É revoltante saber que alguém pode ficar mais tempo preso no Brasil por roubar um celular do que por escravizar um trabalhador. No quesito de punição, temos três vias. Sendo a primeira pífia: 2 a 8 anos de cadeia (o que nunca ocorre com os bandidos). A segunda medida prevista em lei é sim algo que poderia se aproximar de uma reparação: expropriação da terra sem qualquer indenização. Embora esta segunda seja eficiente, geralmente passa décadas em trâmites legais e raramente chega a ser concluída. E por fim, temos a “lista suja” do trabalho escravo que acerta os criminosos onde mais o incomodam: no bolso. A lista suja nega crédito e abala a imagem do fazendeiro no mercado nacional e internacional. Mesmo que as três medidas em conjunto não sejam tão brandas, o judiciário brasileiro o é. Raramente neste país os ricos e poderosos são devidamente punidos por seus crimes e isso se estende para qualquer tipo de delito.
Suas obras anteriores e próximos lançamentos abordam o discurso de críticas sociais?
Entendo que a escrita é, além de um ato de resistência, um sentimento de revolta. Ao longo da minha vida, ao perceber e viver na pele as contradições do capitalismo, encontrei na escrita a forma de lidar com essa realidade tão desigual. Pretendo, sempre que continuar escrevendo, abordar os temas sociais que mais me incomodam. Por mais que os temas e gêneros sejam variados em minhas obras, o plano de fundo é sempre o mesmo: manda quem pode, obedece quem ainda não pode se revoltar.
A escravidão ainda existe por fruto da desigualdade social do país. Qual a sua opinião sobre o que deve ser feito para a transformação desta realidade discriminatória e opressora?
Darcy Ribeiro disse que “não há lugar melhor no mundo para se fazer um país que não o Brasil, mas tem uma classe dominante ruim, ranzinza, azeda, medíocre, cobiçosa… que não deixa o país ir para frente!”. Pouco há de mudar caso o poder desses criminosos na política e no judiciário não seja limitado.
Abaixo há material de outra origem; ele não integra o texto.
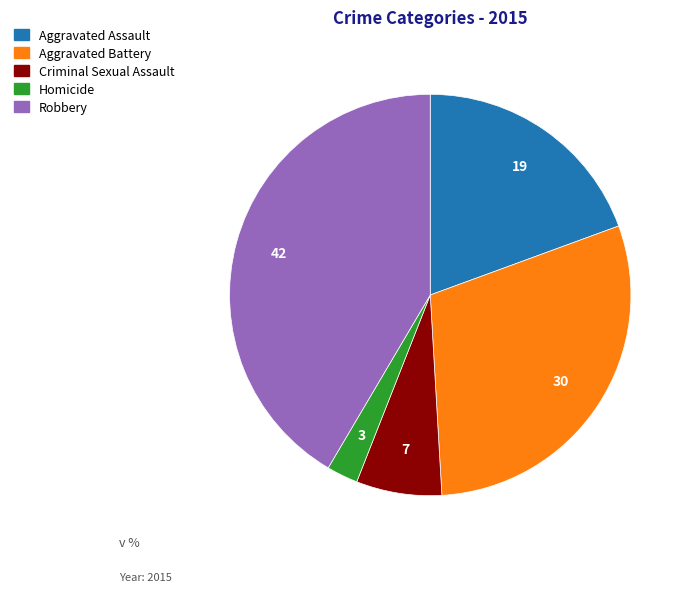

Does Robbery account for over 50% of the chart?

No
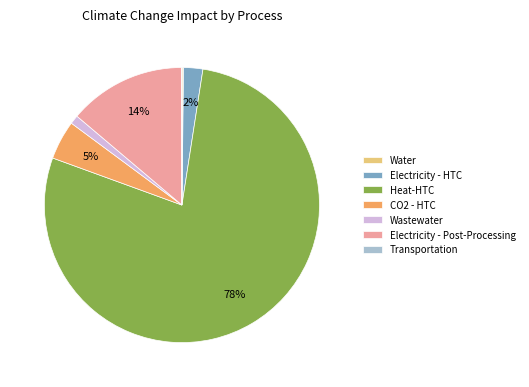

What is the majority slice?

Heat-HTC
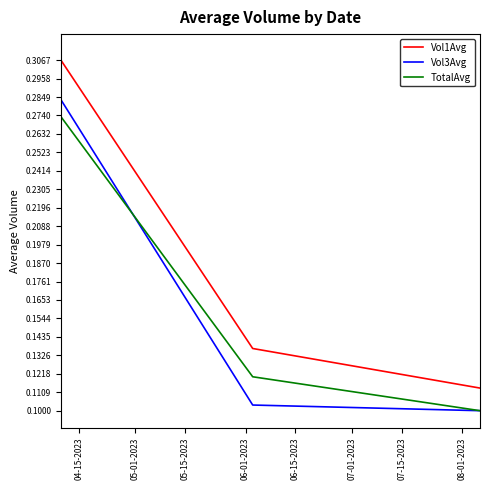

What is the average value of the Vol3Avg series?

0.2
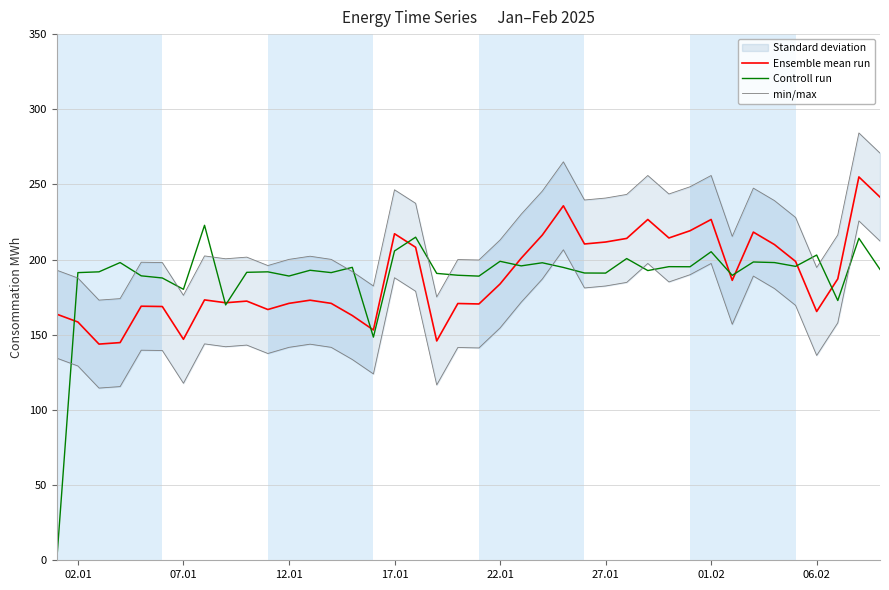

What is the lowest value of the Controll run series?

0.2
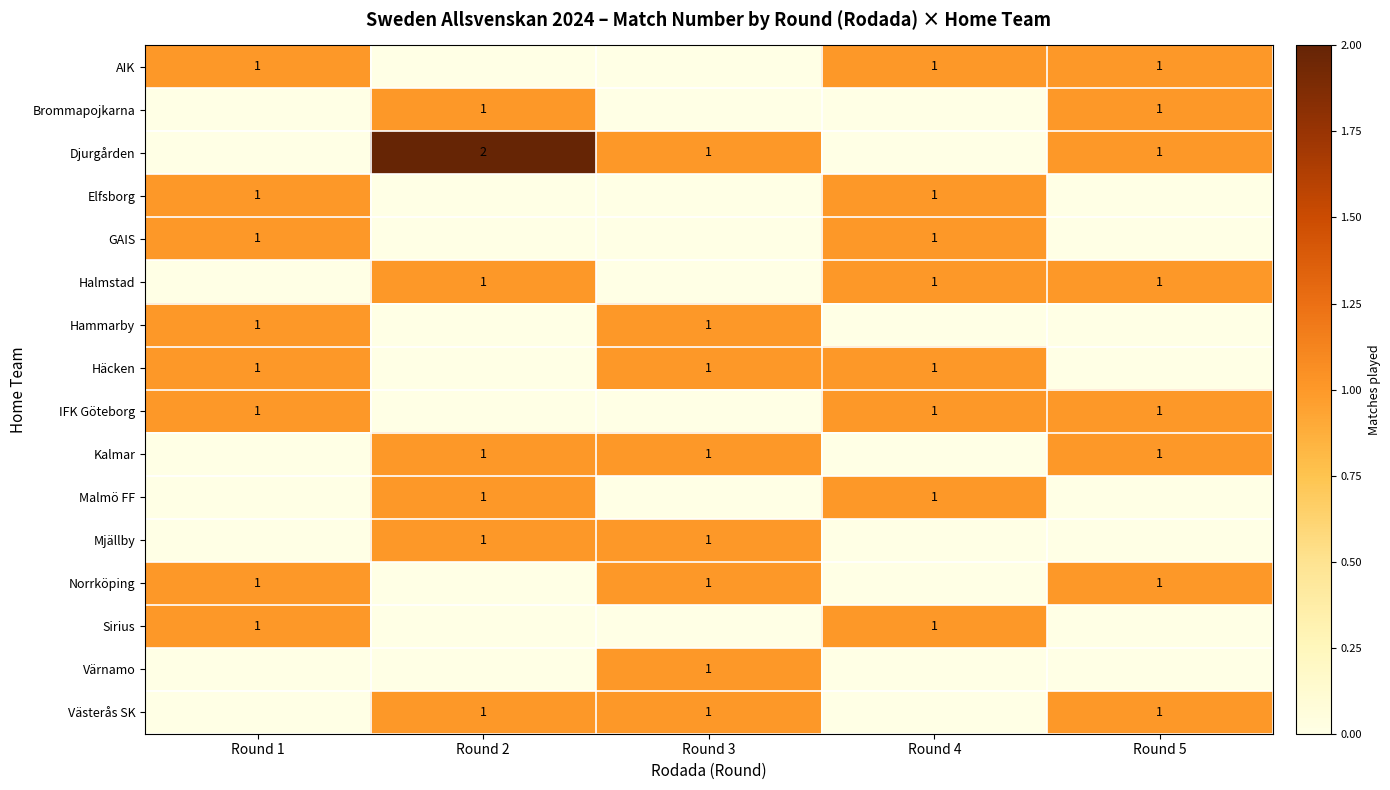

The value of Halmstad at Round 4 is 2. True or false?

False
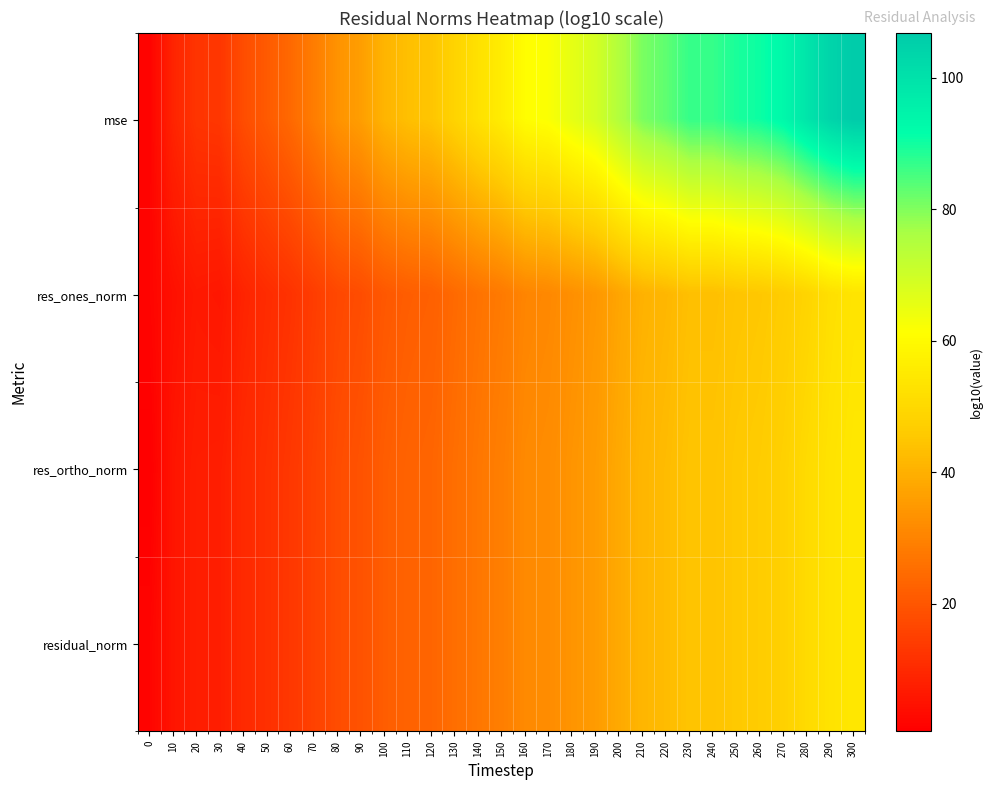

Rank the series by their maximum value, from highest to lowest.

mse, residual_norm, res_ortho_norm, res_ones_norm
Caso as sentenças fossem realmente cumpridas, principalmente a expropriação da terra para a reforma agrária, já seria de um ganho imenso. As vítimas devem ser amparadas e, para evitar novos casos, não há outro caminho além de investir na educação gratuita e de qualidade, além do acesso ao trabalho digno para as pessoas mais marginalizadas do interior do Brasil. O dinheiro tem que parar de jorrar somente para cima e começar a circular para o bem de quem tudo produz.

Futuramente, o autor possui esperanças de vivermos em um país livre da escravidão?
Até 2018, Minas Gerais era o 4º na lista de estados com mais casos de escravidão contemporânea, atualmente em 2025 é o 1º. Considerando o contexto histórico em que vivemos, fica difícil ser otimista. Políticas neoliberais de sucateamento de órgãos fiscalizadores, direitos trabalhistas sendo riscados da lei e privatizações ocorrendo de forma cada vez mais criminosa deixam um sentimento ruim no peito de qualquer um que tenha o mínimo de bom senso. O crime da escravidão contemporânea é ao mesmo tempo lucrativo e possui baixo risco para o bandido, então não é de assustar que o número de casos continue aumentando. A menos que tenhamos uma grande mobilização popular para pressionar o Congresso e o Senado a, ao menos uma vez na vida, deixarem de lado quem financia suas campanhas e ficarem ao lado do povo, há pouca esperança.